Carolindica segments itself by working with just about anything they can extract from the hemp plant, including CBD, but also CBG, CBC, CBN and Delta 8 THC. Each of these compounds has different properties. For instance, CBN is the most sedative and provides the best benefits for sleeping, while Delta 8 offers the most recreational value to consumers.
By blending these cannabinoids together with terpenes, the company creates formulations that target specific issues like sleeping difficulties, pain and anxiety, while blending the lines between recreational enjoyment and pure medicinal value. There are well over 100 cannabinoids in the hemp plant, and the industry can only work with a tiny percentage of them currently. Karazin fully believes that the future of this industry will revolve unique compounds focused on both the medicinal and recreational values offered by the hemp plant.
Deborah and her son Stephon Morton entered the industry in 2019, by launching four major products: Mor-Hemp CBD coconut oil, “Ladi Mary” smokable CBD Flower, and TUSK Hemp-infused Vodka and Rum. As a new liquor brand, they’ve found it difficult to partner with distributors in major states because the company cannot provide a proven track record of consistent profits.
Moreover, their family-owned business Mor-Hemp has faced challenges getting grants for minority farmers to purchase farming equipment, supplies and facilities needed to effectively expand. For example, they applied for a grant for disadvantaged farmers in Halifax County, Virginia.
“We submitted all the proper paperwork and patiently awaited the outcome. After months of no pertinent feedback or information, we did our due diligence of communicating with the office. Only when we reached out were we informed that the agency was changing directors and our paperwork suddenly went missing, and we were not awarded the grant,” Deborah Morton said.
As explosive as the growth of the CBD has been in recent years, there are still many unknowns and hurdles to overcome.
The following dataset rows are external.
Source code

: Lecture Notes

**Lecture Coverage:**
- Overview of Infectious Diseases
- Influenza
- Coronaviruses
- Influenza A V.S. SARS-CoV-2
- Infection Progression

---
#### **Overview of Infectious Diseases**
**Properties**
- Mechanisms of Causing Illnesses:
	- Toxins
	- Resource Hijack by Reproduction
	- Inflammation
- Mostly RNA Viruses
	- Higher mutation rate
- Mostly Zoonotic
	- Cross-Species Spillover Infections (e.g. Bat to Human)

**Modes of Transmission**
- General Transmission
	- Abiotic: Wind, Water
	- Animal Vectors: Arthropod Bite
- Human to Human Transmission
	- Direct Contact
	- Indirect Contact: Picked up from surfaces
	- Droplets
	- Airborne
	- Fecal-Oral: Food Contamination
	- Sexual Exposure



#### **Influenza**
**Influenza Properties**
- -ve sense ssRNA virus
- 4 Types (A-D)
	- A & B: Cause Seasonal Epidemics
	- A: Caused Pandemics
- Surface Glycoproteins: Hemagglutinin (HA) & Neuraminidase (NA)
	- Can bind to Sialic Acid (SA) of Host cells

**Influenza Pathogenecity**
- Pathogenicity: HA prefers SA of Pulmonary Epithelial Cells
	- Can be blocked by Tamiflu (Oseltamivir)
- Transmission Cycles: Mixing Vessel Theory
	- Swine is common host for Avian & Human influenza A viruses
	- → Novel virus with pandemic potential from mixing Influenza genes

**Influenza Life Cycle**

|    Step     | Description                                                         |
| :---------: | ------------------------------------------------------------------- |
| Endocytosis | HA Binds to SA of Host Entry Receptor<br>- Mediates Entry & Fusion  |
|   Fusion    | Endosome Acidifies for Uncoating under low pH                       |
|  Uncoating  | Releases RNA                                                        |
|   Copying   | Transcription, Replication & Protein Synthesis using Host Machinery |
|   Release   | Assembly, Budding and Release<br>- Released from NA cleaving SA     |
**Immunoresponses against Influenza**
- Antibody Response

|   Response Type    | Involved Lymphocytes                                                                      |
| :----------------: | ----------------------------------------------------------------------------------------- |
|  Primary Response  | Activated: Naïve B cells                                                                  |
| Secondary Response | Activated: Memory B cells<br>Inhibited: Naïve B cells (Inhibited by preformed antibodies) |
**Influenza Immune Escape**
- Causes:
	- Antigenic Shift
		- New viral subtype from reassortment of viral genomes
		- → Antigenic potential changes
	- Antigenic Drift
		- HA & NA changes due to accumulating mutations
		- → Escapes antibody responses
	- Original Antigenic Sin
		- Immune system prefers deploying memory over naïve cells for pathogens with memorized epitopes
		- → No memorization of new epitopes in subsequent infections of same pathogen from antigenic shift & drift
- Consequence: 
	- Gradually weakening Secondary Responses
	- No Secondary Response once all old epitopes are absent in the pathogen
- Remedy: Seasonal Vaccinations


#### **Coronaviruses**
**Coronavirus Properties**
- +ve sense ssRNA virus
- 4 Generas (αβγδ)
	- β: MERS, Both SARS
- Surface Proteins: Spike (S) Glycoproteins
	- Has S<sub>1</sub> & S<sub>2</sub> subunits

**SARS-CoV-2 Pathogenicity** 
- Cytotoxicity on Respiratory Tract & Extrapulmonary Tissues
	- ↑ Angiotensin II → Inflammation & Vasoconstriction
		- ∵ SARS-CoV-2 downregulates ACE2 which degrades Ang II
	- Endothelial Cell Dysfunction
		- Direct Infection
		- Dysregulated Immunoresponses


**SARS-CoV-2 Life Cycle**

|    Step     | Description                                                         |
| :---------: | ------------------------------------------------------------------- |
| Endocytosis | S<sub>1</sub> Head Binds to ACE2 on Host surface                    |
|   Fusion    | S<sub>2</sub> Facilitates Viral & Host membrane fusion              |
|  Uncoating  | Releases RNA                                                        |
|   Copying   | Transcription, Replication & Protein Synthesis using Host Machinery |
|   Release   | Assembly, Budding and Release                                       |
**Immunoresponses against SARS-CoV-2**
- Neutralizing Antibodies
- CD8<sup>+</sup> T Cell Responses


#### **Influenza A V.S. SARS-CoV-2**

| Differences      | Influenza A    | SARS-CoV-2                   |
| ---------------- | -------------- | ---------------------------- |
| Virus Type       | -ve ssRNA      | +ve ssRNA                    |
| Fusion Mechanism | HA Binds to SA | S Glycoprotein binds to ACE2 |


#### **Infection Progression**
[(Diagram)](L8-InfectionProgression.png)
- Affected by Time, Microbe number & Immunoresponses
Trojan Horse Cannabis Founder and CEO Christopher Fontes currently serves on the Government Affairs Committee for the National Industrial Hemp Council. He says the next big trend for the industry is the realization that Delta-9 THC is a legal product, so long as it is hemp-derived from a Farm Bill-approved program and remains below the federal threshold of 0.3 percent Delta-9 THC by dry weight. If that happens, attempts to create THC alternatives like D8, D10 and THCp will start to slow down or disappear.
More and more manufacturers are realizing that FD&C [Federal Food, Drug, and Cosmetic Act] regulations will treat their products like dietary supplements regarding safety and truth-in-labeling, Fontes said. “The industry fully expects hemp-derived ingestibles to be regulated as a dietary supplement at some point by the Food and Drug Administration. Doing so creates a regulatory framework of consumer safety, and is welcomed by the good actors in the industry. This could also have significant impacts on the hemp supply chain.”
Recent laws legalizing commercial hemp farming have led to an explosive growth in the CBD industry. However, the marketplace is still is its infancy as many obstacles and unknowns remain.
Minority farmers need grants, and a stigma still remains— some studies have shown that CBD “users were frequently labeled as irresponsible and unreliable ‘potheads’ by a variety of people including employers, colleagues, and even healthcare providers”. Consumers are increasingly interested in the benefits of CBD, but quality control and safety need to be addressed and regulated quickly.